Use standalone functions instead of class methods with spaces.GPU:

Problematic:

class ModelManager:
    @spaces.GPU
    def generate_text(self, model_path, text):  # Class method doesn't work well
        # ...

Recommended:

@spaces.GPU
def generate_text_local(model_path, text):  # Standalone function
    # ...

Use direct pipeline creation instead of loading model and tokenizer separately:

Recommended:

tokenizer = AutoTokenizer.from_pretrained(model_path)
pipe = pipeline(
    "text-generation",
    model=model_path,  # Pass the model ID/path directly
    tokenizer=tokenizer,
    torch_dtype=torch.bfloat16,
    device_map="auto"
)

Use synchronous InferenceClient instead of AsyncInferenceClient for API calls:

Recommended:

from huggingface_hub import InferenceClient
client = InferenceClient(model_id)
response = client.text_generation(text)  # Synchronous call

Implement appropriate error handling to gracefully recover from GPU task aborts:

try:
    result = pipeline(text)
    return result
except Exception as e:
    logger.error(f"Error: {str(e)}")
    return f"Error: {str(e)}"  # Return error message instead of raising

Other Common Issues

Multiple Models Loading Timeout

When preloading multiple large models, the application might timeout or crash due to memory constraints.

Solution:

Use torch.bfloat16 or torch.float16 precision to reduce memory usage
Add trust_remote_code=True parameter when loading models
Use do_sample=False to make text generation more deterministic
Keep token generation limits reasonable (max_new_tokens=40 or less)

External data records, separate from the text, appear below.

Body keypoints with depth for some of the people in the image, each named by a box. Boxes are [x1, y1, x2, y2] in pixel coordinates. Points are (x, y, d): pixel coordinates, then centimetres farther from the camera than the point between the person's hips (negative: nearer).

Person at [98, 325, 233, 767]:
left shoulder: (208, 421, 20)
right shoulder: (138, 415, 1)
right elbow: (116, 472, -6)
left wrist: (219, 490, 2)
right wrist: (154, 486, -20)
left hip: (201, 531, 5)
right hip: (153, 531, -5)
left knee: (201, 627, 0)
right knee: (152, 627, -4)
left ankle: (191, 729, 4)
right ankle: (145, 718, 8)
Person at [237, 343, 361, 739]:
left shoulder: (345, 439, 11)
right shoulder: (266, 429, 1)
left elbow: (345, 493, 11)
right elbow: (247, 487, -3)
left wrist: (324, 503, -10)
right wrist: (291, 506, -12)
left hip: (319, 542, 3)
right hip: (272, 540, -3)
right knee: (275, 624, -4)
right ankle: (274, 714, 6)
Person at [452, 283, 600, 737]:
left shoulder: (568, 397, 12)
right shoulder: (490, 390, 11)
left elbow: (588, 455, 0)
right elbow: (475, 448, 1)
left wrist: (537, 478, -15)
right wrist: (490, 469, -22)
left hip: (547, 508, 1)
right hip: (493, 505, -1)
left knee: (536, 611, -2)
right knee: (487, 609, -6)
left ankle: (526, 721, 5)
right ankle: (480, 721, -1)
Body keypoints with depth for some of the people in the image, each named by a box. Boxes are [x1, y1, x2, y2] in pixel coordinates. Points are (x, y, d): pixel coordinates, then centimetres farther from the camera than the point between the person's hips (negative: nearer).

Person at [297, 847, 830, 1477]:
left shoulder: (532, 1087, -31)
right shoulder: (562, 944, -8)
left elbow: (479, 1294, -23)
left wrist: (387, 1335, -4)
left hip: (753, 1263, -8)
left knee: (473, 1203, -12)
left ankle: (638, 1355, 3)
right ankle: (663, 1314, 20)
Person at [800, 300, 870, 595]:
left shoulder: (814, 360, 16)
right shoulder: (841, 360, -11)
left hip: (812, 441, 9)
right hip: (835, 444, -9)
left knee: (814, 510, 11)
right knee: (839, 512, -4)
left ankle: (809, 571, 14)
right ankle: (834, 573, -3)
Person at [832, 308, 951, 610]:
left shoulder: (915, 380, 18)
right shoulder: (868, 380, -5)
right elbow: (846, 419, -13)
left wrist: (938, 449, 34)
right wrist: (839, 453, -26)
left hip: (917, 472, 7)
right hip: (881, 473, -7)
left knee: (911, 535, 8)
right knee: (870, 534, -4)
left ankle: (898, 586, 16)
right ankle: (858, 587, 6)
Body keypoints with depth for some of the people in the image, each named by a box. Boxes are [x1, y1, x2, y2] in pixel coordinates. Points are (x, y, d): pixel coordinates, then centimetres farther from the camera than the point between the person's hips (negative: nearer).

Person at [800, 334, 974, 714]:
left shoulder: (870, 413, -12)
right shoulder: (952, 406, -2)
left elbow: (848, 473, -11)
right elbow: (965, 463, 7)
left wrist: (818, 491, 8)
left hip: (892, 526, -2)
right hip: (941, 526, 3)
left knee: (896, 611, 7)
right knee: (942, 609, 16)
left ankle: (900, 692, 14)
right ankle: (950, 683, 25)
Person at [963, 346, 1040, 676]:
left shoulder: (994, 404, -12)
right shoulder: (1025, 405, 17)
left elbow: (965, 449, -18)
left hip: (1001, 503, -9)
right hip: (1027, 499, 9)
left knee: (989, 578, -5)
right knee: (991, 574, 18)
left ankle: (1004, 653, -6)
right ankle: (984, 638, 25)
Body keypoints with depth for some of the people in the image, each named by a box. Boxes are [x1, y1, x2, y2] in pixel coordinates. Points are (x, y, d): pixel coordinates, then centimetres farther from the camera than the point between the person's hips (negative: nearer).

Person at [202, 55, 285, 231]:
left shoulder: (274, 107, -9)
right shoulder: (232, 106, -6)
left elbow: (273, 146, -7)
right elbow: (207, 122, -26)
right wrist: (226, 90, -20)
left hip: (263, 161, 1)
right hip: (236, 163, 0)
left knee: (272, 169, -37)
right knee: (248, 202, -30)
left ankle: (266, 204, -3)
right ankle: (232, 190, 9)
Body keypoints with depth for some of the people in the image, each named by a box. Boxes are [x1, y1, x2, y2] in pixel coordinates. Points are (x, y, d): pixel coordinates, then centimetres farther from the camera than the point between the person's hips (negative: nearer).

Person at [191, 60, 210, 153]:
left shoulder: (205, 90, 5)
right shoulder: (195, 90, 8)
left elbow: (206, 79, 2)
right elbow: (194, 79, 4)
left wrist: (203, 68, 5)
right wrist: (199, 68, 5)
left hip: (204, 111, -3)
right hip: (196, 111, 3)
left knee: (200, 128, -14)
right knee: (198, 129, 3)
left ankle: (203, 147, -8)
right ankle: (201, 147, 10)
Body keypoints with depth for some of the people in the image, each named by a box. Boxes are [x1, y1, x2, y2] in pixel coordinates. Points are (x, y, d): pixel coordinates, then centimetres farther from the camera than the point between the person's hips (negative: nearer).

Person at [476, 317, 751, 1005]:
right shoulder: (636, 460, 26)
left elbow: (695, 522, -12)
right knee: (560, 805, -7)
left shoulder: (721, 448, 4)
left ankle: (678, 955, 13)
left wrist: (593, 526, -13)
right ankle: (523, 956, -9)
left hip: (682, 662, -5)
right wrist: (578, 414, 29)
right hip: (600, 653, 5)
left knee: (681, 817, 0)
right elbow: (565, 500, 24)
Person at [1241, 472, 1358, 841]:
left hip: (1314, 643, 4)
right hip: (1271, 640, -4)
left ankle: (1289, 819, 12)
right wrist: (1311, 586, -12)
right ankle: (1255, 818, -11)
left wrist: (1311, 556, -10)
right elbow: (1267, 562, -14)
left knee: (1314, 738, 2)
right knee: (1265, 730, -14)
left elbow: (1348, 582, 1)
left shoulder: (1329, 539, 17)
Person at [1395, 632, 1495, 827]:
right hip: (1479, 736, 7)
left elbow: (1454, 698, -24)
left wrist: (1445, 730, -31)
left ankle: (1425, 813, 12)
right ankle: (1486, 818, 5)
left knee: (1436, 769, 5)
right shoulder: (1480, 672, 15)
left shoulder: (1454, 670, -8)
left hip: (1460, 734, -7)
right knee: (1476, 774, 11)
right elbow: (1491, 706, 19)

API vs Local Model Performance

When mixing API and local models, you might encounter inconsistent behavior.

Solution:

Keep separate functions for API and local model execution
Handle errors distinctly for each type
Use non-async code for simpler execution flow

Reporting Issues

If you encounter issues not covered in this guide, please report them by creating an issue in the repository with:

A detailed description of the problem
Relevant error messages
Steps to reproduce the issue
Your environment information (OS, Python version, GPU, etc.)